__Recorded information__:
# # # # #

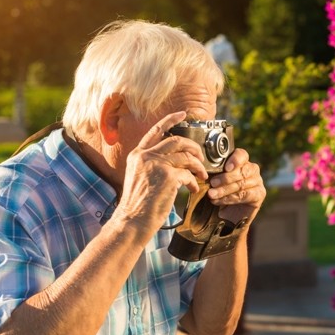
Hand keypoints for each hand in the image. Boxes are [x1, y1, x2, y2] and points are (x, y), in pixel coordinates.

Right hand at [114, 111, 208, 240]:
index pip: (156, 130)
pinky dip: (194, 182)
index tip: (183, 115)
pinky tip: (193, 189)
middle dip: (194, 147)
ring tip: (202, 175)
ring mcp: (157, 165)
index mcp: (138, 154)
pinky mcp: (168, 176)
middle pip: (177, 140)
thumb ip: (152, 164)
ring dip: (198, 166)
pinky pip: (188, 174)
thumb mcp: (139, 177)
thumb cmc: (138, 204)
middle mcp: (146, 156)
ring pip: (186, 157)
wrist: (133, 219)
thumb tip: (175, 161)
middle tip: (201, 157)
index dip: (171, 119)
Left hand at [207, 149, 265, 224]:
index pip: (242, 155)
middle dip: (225, 178)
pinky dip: (230, 198)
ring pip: (242, 184)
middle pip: (242, 171)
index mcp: (241, 162)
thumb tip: (202, 169)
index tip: (226, 168)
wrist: (227, 216)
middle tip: (212, 183)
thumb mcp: (215, 182)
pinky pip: (245, 195)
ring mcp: (257, 181)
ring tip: (212, 194)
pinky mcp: (259, 194)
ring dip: (225, 190)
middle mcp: (252, 169)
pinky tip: (218, 201)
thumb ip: (213, 174)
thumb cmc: (220, 194)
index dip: (235, 160)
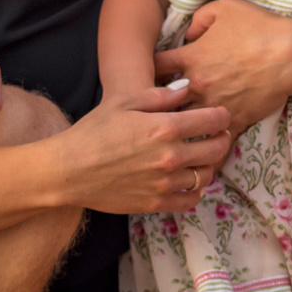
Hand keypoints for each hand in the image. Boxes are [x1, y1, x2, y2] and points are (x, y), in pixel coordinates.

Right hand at [57, 84, 233, 213]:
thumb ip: (160, 95)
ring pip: (206, 175)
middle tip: (218, 136)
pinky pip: (191, 199)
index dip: (222, 116)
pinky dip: (196, 190)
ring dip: (209, 165)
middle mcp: (170, 156)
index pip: (212, 121)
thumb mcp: (124, 102)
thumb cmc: (93, 131)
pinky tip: (189, 181)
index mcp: (164, 127)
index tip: (220, 116)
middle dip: (222, 139)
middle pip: (216, 149)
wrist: (69, 170)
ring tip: (201, 158)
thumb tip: (188, 89)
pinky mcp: (156, 202)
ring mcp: (165, 183)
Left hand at [152, 0, 291, 134]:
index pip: (156, 67)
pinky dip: (206, 140)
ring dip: (179, 124)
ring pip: (185, 124)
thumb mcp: (225, 7)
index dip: (150, 70)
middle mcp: (197, 85)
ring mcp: (215, 105)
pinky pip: (213, 138)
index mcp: (191, 57)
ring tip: (174, 127)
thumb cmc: (260, 27)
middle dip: (157, 104)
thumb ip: (198, 19)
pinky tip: (201, 145)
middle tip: (154, 106)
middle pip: (163, 101)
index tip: (153, 74)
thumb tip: (187, 34)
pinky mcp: (234, 120)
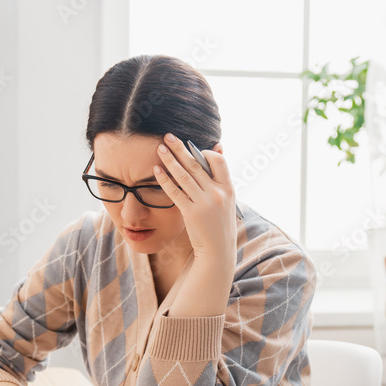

# # # # #

__Assignment__:
Transcribe, from the records above, the first line and every line after it up to and including the line with "middle dip: (194, 147)"; omit pictures.

__Solution to this exercise__:
Hand keypoints for each hand in the image. Boxes are [x1, y1, x2, y2] and points are (x, y), in pixel coordinates.

Right hand at [114, 111, 208, 240]:
index pip: (156, 130)
pinky dip: (194, 182)
index tip: (183, 115)
pinky tip: (193, 189)
middle dip: (194, 147)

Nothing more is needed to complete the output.